"Apa Anggita tahu kamu menemuiku dengan membawa Banyu, Ken?"
Ken yang tangannya masih menyentuh kepalaku tetap diam, "atau kamu datang tanpa memberitahu siapapun termasuk ibu?"
Saat mata kami bertemu, aku tahu tak ada yang tahu Ken datang menemuiku.
"Itu tidak penting, Ri."
Aku yang menatap Ken, tidak bisa menyembunyikan keterkejutanku saat mendengar jawabannya. Bahkan, suara Ken berubah dingin, "mereka tahu ataupun tidak, itu tidak penting."
Aku menggigit bibir bagian dalamku saat melihat Ken sungguh-sungguh dengan apa yang ia ucapkan. Mulutku yang ingin berkata bagaimana hal itu bisa jadi tak penting, memilih bisu.
Bukan karena aku tak memikirkan apapun. Tapi, karena seluruh diri Ken memancarkan sesuatu yang membuatku meremas tanganku sendiri.
Aku yang sudah terbiasa tak ingin mencampuri urusan orang lain, hanya bisa diam rapat mengatupkan mulutku. Lima tahun tinggal di kota asing yang dingin ini, membuatku terbiasa mengacuhkan banyak hal yang terjadi di sekitarku.
Pengalaman mengajarkanku jika tak bisa melakukan lebih, lebih baik simpan apapun yang kupikirkan rapat-rapat atau seseorang akan terluka lebih parah dari seharusnya.
Aku tidak tahu seberapa banyak diriku berubah.
Hidup bersama Ken dan mengetahui apa arti diriku dalam pernikahan kami, sungguh membuatku menjadi orang yang tak kukenali dan sebanyak apa jati diriku menghilang.
Aku tak lagi bisa melihat 'normalku' lagi.

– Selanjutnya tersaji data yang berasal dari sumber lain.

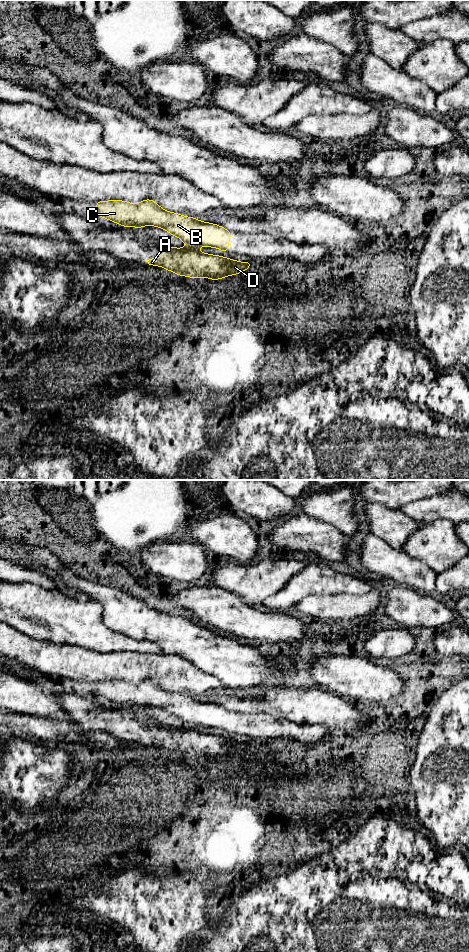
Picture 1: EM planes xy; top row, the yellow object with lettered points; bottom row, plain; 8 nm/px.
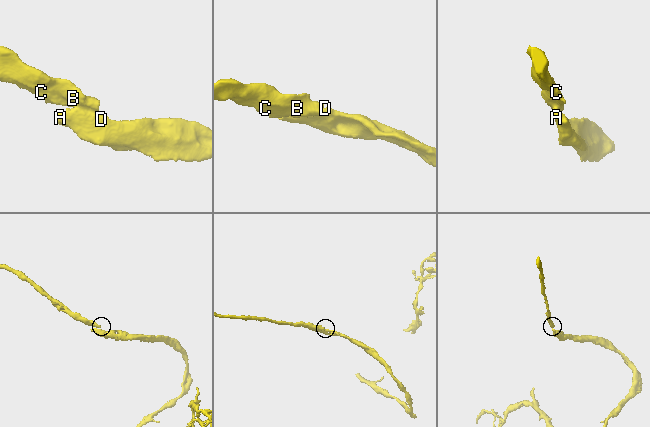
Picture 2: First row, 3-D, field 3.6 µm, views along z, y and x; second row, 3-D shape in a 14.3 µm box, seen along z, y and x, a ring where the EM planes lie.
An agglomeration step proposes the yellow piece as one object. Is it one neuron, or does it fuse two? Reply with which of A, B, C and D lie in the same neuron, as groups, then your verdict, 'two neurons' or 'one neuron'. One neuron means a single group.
A D / B C; two neurons

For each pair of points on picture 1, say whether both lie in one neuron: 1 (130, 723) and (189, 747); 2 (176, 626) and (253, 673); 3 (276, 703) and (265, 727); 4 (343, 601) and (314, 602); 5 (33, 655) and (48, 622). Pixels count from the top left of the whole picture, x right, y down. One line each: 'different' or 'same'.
1: same
2: same
3: different
4: same
5: different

Aku hanya wanita yang memilih pergi meninggalkan segala yang ku ketahui, ku miliki atau setidaknya pernah menjadi milikku jika aku boleh menyebutnya seperti itu.
Ken tampak menungguku bereaksi. Tapi, aku hanya menutup mulutku.
Bibirnya mengulas senyum meski wajahnya sama sekali tak tertawa.
Diusapnya sekali lagi kepalaku sebelum ia duduk dan melajukan mobil membelah jalanan lengang yang seharusnya dingin dan beku.
"Sampai sini saja." Ucapku melepas seatbelt dan membuka pintu, "terimakasih."
Ken diam memperhatikanku yang turun dari mobilnya, ia terlihat ingin mengatakan sesuatu tapi memilih menelan apapun yang ingin ia ucapkan.
Halte lengang dan sunyi seperti biasa. Begitupun di sepanjang jalanku. Para pemilik rumah lebih memilih diam di depan perapian, daripada berteman dengan dinginnya cuaca dan salju yang akan semakin menumpuk tinggi jika tidak di berpinggirkan.
Rumah Rose tak pernah dikunci kecuali tiba saat waktunya ia tidur. Meskipun begitu, aku selalu menyimpan kunci rumahnya di dalam tasku.
Aku masuk setelah membersihkan buliran salju yang menempel di pakaian dan hoody.
Cklek!
Bunyi pintu yang ku buka membuat Rose mendongak dari rajutannya. Senyumnya mengembang, menyambutku seperti biasa.
Mata tuanya yang dibungkus kacamata berlensa tebal, terlihat berkilauan begitupun hakpen yang sedang ia gunakan untuk merajut mahakarya yang semakin panjang.
Ternyata ia sedang membuat syal dengan aksen bunga lili di bagian tengah.
"Home early?"
Karena aku tak perlu menunggu trem aku pulang lebih cepat dari biasanya, "ya. Aku ke atas dulu."
Rose memperhatikanku yang mengulas sebaris senyum di bibir, ia diam beberapa saat sebelum akhirnya mengangguk, "kau sudah sarapan, Mira? aku punya sup kacang jika kau mau."